▶ **PROBLEM TO WORK ON**:
Retype every one of the rows below, copying each line character for character and keeping the line breaks where they fall.

***** RECORDS SUPPLIED

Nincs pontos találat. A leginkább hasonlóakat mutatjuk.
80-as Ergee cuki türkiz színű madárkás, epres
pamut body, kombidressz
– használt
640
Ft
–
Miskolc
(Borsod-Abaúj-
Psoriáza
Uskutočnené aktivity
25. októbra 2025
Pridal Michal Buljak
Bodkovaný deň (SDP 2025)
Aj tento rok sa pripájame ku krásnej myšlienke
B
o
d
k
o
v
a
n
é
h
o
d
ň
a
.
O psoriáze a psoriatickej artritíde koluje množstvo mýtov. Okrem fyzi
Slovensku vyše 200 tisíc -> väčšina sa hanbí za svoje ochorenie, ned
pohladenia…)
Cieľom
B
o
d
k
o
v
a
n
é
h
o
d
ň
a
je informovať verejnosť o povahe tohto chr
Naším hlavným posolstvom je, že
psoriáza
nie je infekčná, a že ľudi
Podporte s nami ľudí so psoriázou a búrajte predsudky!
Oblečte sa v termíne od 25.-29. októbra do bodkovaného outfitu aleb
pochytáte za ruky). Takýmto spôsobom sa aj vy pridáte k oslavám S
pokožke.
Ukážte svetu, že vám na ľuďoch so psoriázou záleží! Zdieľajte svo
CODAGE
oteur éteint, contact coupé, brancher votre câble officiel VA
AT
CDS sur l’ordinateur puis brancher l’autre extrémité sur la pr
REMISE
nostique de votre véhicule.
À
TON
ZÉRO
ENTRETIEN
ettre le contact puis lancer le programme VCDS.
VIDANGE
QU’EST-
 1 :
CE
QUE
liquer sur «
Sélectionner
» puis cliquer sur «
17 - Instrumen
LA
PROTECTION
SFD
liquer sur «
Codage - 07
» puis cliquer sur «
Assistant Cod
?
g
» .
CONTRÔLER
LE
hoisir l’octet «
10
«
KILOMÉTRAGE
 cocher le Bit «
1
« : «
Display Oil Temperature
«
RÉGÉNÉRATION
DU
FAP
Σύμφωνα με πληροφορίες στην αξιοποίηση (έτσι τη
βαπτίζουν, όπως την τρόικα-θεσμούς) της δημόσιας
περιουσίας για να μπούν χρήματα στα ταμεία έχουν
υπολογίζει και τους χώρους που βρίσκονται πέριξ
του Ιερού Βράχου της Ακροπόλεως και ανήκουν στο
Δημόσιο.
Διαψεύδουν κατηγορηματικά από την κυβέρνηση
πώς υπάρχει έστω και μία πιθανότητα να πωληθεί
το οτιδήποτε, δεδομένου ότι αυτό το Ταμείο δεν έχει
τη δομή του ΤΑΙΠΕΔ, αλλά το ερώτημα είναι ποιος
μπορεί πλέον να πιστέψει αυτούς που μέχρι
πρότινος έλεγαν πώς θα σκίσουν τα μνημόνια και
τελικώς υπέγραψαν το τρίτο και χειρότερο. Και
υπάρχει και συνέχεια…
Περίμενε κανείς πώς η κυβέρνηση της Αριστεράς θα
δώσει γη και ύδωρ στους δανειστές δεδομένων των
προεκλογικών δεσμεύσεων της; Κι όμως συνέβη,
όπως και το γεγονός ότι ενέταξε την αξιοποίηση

**********

▶ **RESPONSE BOX**:
Nincs pontos találat. A leginkább hasonlóakat mutatjuk.
80-as Ergee cuki türkiz színű madárkás, epres
pamut body, kombidressz
– használt
640
Ft
–
Miskolc
(Borsod-Abaúj-
Psoriáza
Uskutočnené aktivity
25. októbra 2025
Pridal Michal Buljak
Bodkovaný deň (SDP 2025)
Aj tento rok sa pripájame ku krásnej myšlienke
B
o
d
k
o
v
a
n
é
h
o
d
ň
a
.
O psoriáze a psoriatickej artritíde koluje množstvo mýtov. Okrem fyzi
Slovensku vyše 200 tisíc -> väčšina sa hanbí za svoje ochorenie, ned
pohladenia…)
Cieľom
B
o
d
k
o
v
a
n
é
h
o
d
ň
a
je informovať verejnosť o povahe tohto chr
Naším hlavným posolstvom je, že
psoriáza
nie je infekčná, a že ľudi
Podporte s nami ľudí so psoriázou a búrajte predsudky!
Oblečte sa v termíne od 25.-29. októbra do bodkovaného outfitu aleb
pochytáte za ruky). Takýmto spôsobom sa aj vy pridáte k oslavám S
pokožke.
Ukážte svetu, že vám na ľuďoch so psoriázou záleží! Zdieľajte svo
CODAGE
oteur éteint, contact coupé, brancher votre câble officiel VA
AT
CDS sur l’ordinateur puis brancher l’autre extrémité sur la pr
REMISE
nostique de votre véhicule.
À
TON
ZÉRO
ENTRETIEN
ettre le contact puis lancer le programme VCDS.
VIDANGE
QU’EST-
 1 :
CE
QUE
liquer sur «
Sélectionner
» puis cliquer sur «
17 - Instrumen
LA
PROTECTION
SFD
liquer sur «
Codage - 07
» puis cliquer sur «
Assistant Cod
?
g
» .
CONTRÔLER
LE
hoisir l’octet «
10
«
KILOMÉTRAGE
 cocher le Bit «
1
« : «
Display Oil Temperature
«
RÉGÉNÉRATION
DU
FAP
Σύμφωνα με πληροφορίες στην αξιοποίηση (έτσι τη
βαπτίζουν, όπως την τρόικα-θεσμούς) της δημόσιας
περιουσίας για να μπούν χρήματα στα ταμεία έχουν
υπολογίζει και τους χώρους που βρίσκονται πέριξ
του Ιερού Βράχου της Ακροπόλεως και ανήκουν στο
Δημόσιο.
Διαψεύδουν κατηγορηματικά από την κυβέρνηση
πώς υπάρχει έστω και μία πιθανότητα να πωληθεί
το οτιδήποτε, δεδομένου ότι αυτό το Ταμείο δεν έχει
τη δομή του ΤΑΙΠΕΔ, αλλά το ερώτημα είναι ποιος
μπορεί πλέον να πιστέψει αυτούς που μέχρι
πρότινος έλεγαν πώς θα σκίσουν τα μνημόνια και
τελικώς υπέγραψαν το τρίτο και χειρότερο. Και
υπάρχει και συνέχεια…
Περίμενε κανείς πώς η κυβέρνηση της Αριστεράς θα
δώσει γη και ύδωρ στους δανειστές δεδομένων των
προεκλογικών δεσμεύσεων της; Κι όμως συνέβη,
όπως και το γεγονός ότι ενέταξε την αξιοποίηση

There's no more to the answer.